◆ TASK BRIEF: Of all the lines below, output only those starting at the one with "thumb tip: (93, 52)" and ending at the one with "pinky tip: (54, 94)", both ends included, exactly as written.

◆ EXTRACTED DATA:
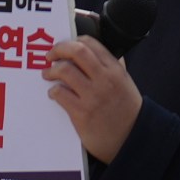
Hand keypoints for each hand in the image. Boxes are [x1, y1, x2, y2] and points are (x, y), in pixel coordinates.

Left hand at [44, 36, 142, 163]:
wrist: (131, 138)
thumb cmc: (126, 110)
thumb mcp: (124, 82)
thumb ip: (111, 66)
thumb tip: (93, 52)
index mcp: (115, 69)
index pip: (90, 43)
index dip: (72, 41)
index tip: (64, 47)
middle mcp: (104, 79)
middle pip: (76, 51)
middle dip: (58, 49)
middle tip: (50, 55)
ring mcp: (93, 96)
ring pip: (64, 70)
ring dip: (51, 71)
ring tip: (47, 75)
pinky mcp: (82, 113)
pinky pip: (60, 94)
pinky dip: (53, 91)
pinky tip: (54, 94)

---

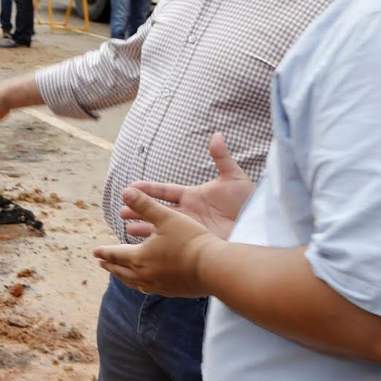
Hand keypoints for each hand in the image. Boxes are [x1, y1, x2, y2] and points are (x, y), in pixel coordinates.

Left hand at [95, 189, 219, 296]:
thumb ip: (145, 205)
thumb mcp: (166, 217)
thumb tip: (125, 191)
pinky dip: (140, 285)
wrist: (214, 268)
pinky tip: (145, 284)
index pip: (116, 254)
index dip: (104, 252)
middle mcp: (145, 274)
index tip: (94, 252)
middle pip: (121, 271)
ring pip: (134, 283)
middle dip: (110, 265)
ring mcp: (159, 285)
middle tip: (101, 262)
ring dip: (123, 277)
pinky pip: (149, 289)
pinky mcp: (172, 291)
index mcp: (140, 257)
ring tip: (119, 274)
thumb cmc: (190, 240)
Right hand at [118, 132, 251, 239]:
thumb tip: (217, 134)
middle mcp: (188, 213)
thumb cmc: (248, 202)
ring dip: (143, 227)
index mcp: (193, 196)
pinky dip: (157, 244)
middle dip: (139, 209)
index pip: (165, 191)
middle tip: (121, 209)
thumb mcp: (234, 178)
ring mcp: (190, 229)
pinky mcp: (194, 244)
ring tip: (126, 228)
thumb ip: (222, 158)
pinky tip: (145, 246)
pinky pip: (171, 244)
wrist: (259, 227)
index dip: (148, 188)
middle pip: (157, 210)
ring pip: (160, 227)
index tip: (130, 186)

◆ EXPECTED OUTPUT:
thumb tip: (93, 52)
index mcp: (115, 69)
index pip: (90, 43)
index dip: (72, 41)
index tip: (64, 47)
middle mcp: (104, 79)
middle pip: (76, 51)
middle dip: (58, 49)
middle tip: (50, 55)
ring mcp: (93, 96)
ring pip: (64, 70)
ring dip: (51, 71)
ring tip: (47, 75)
pinky mcp: (82, 113)
pinky pip: (60, 94)
pinky dip: (53, 91)
pinky tip: (54, 94)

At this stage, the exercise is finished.